I get .xlsx
files from various sources, to read and analyse the data in R, working great. Files are big, 10+ MB. So far, readxl::read_xlsx
was the only solution that worked. xlsx::read.xls
produced only error messages: Error in .jcall("RJavaTools", "Ljava/lang/Object;", "invokeMethod", cl, : java.lang.OutOfMemoryError: GC overhead limit exceeded)
Problem: some files have non-standard letters in the filename, e.g. displayed in Windows 10/explorer as '...ü...xlsx' (the character 'ü' somewhere in the filename). When I read all filenames in the folder in R, I get '...u"...xlsx'). I check for doublettes of the filenames from different folders before I actualle read the files. However, when it comes to read the above file, I get an error message '... file does not exist', no matter if I use
- the path/filename character variable directly obtained from list.files (showing '...u"...xlsx')

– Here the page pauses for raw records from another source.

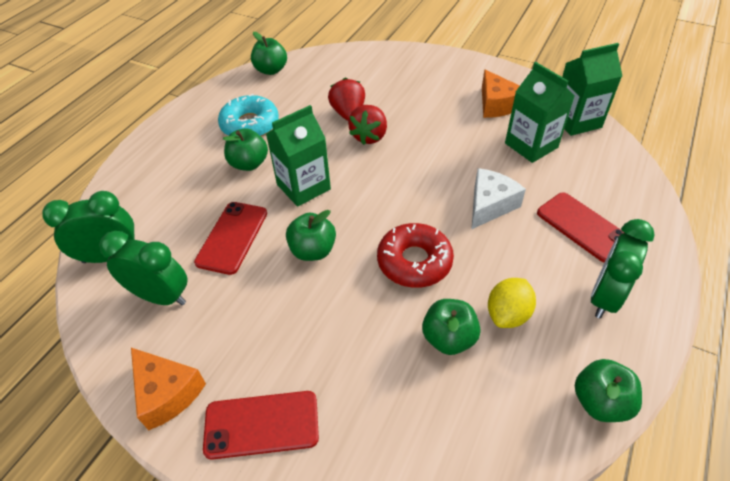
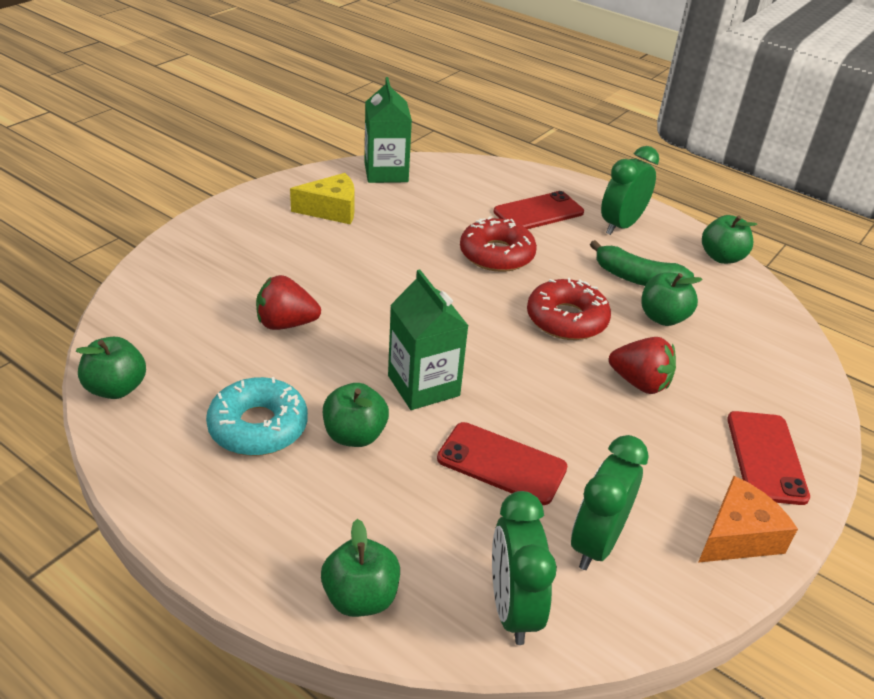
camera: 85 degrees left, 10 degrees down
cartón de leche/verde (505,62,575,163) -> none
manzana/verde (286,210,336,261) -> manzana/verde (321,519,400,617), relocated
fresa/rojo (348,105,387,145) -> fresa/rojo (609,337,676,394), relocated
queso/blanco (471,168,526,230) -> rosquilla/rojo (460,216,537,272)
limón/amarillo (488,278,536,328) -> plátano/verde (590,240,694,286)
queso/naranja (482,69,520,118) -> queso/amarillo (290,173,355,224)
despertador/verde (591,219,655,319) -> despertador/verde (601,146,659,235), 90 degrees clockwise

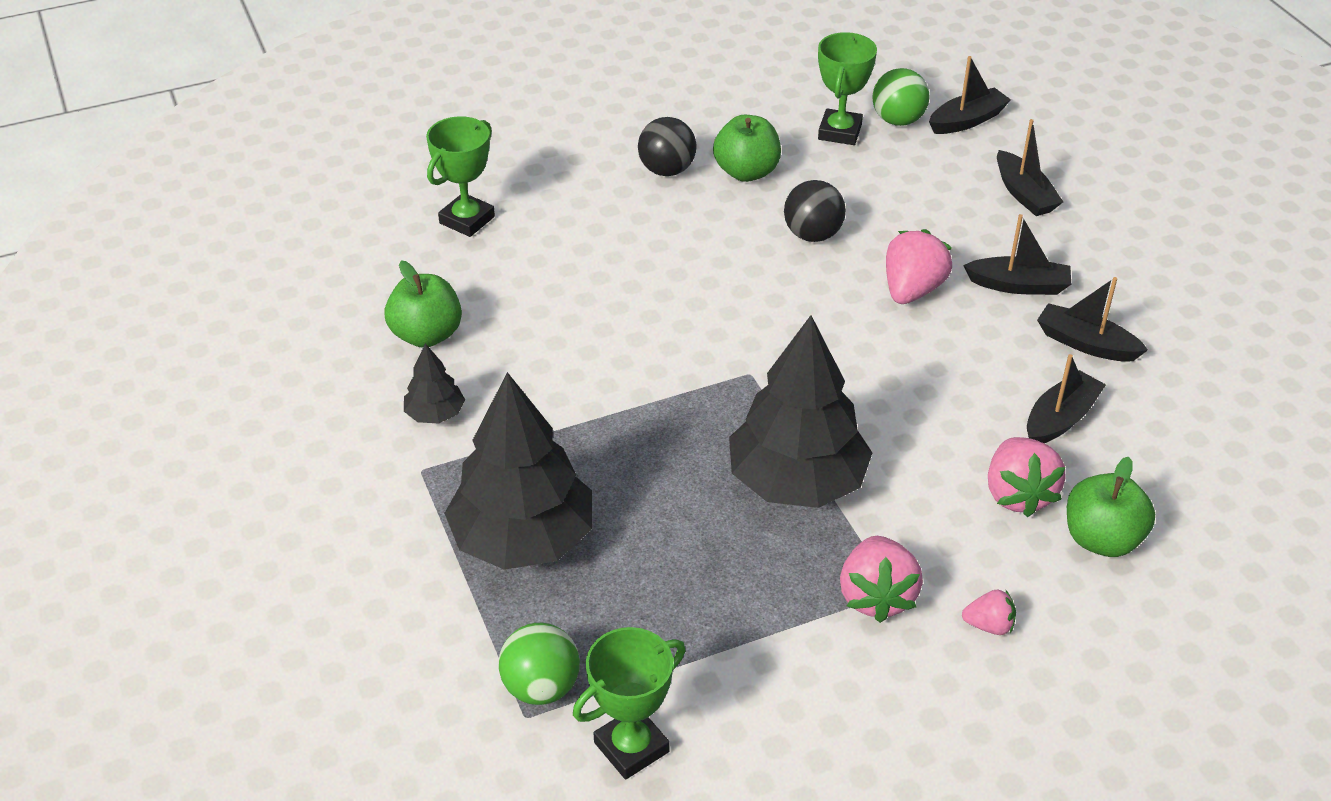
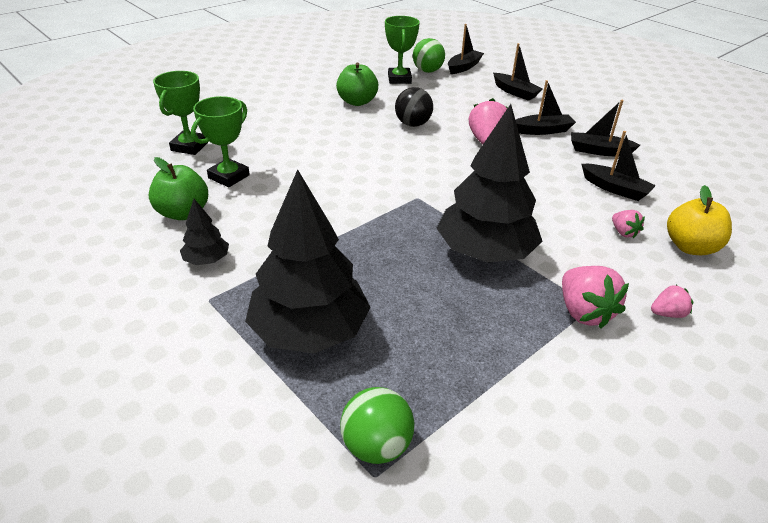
camera: 20 degrees left, 5 degrees down
pelota/negro (638,117,696,176) -> none
trofeo/verde (573,627,685,780) -> trofeo/verde (191,96,250,187), relocated
manzana/verde (1067,457,1155,557) -> manzana/amarillo (667,185,732,255)
barco/negro (1027,354,1106,443) -> barco/negro (581,131,656,201), 105 degrees clockwise
fresa/rosa (988,437,1066,517) -> fresa/rosa (612,210,645,238), x0.55

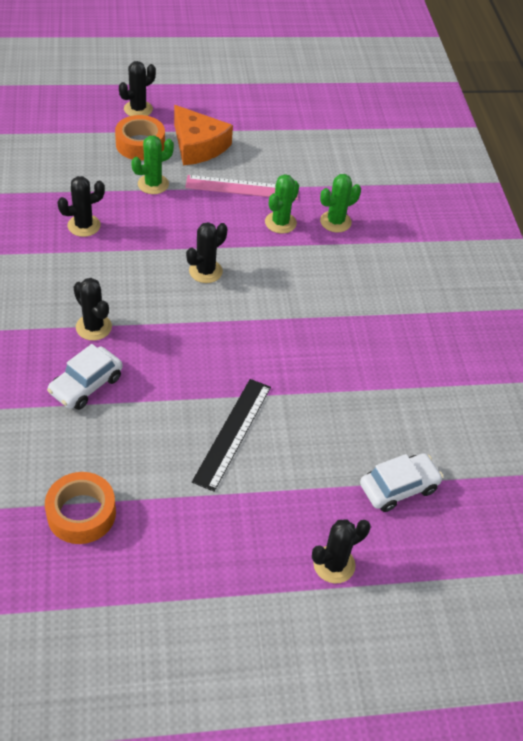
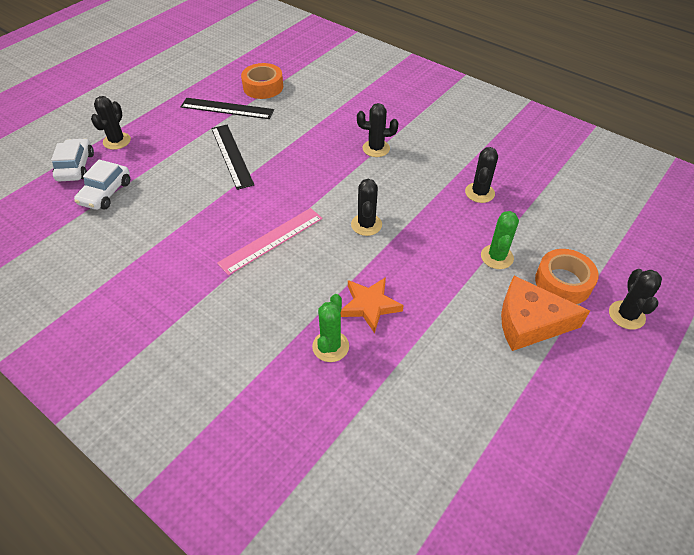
camera: 140 degrees right, 0 degrees up
none -> regla/negro (180,98,274,119)
coche/blanco (47,344,123,410) -> coche/blanco (51,138,94,181), relocated
regla/rosa (185,175,299,200) -> regla/rosa (217,208,323,275), relocated
cactus/verde (265,174,299,234) -> estrella/naranja (341,277,404,333)

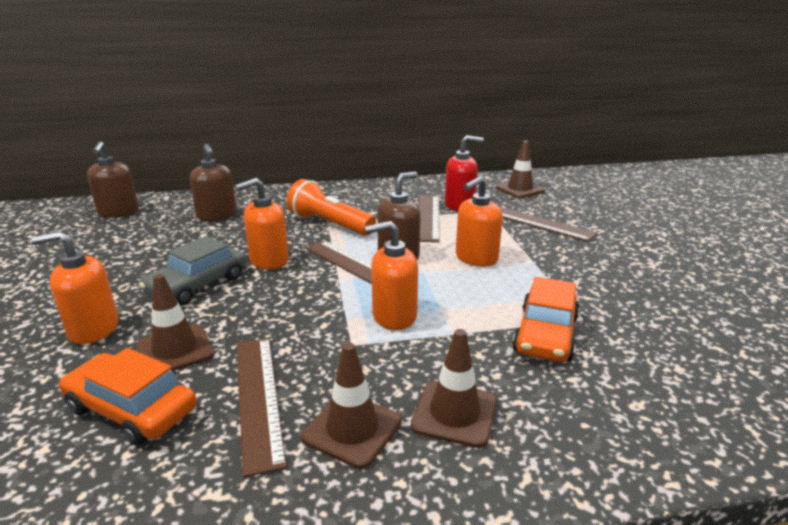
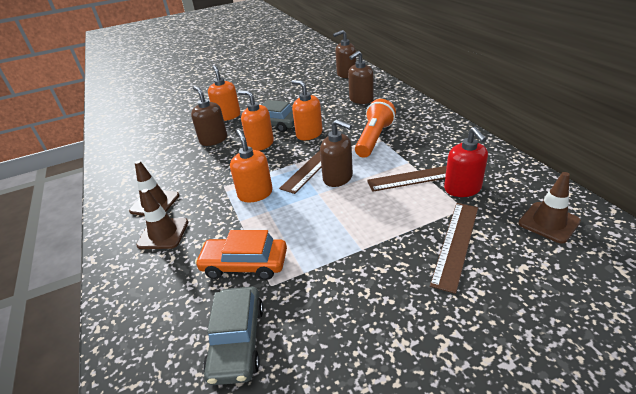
camera: 80 degrees right, 10 degrees up
coche/naranja (59,348,197,445) -> none
regla/marrón (237,338,287,477) -> none
none -> coche/gris (203,287,264,385)
dispensador de jabón/naranja (456,176,503,267) -> dispensador de jabón/naranja (238,90,274,151), relocated
cono de tráfico/marrón (136,274,214,371) -> dispensador de jabón/marrón (191,86,227,146)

- the string constant '...u"...xlsx'
- the string constant '...ü...xlsx'
As far as I understand, the problem arises from aequivalent, yet not identical, unicode compositions. I have no influence on how these characters are originally encoded. Therefore I see no way to read the file, other than (so far manually) rename the file in Windows explorer, changing an 'ü' coded as 'u+"' to 'ü'.
Questions:
- is there a workaround within R? (keep in mind the requirement to use read_xlsx, unless a yet unknown package works with huge files.
- if not possible within R, what would be the best option to change filenames automatically ('u+"' to 'ü') - I need to keep the 'ü' (or ä, ö, and others) in order to connect the analysis results back to the input), preferrably without additional (non-standard) software (e.g. command shell).
EDIT:
To read the list of files, dir_ls works (as suggested), but it returns an even stranger filename: 'ö' instead of 'ö', which in turn cannot be read (found) by read_xlsx either.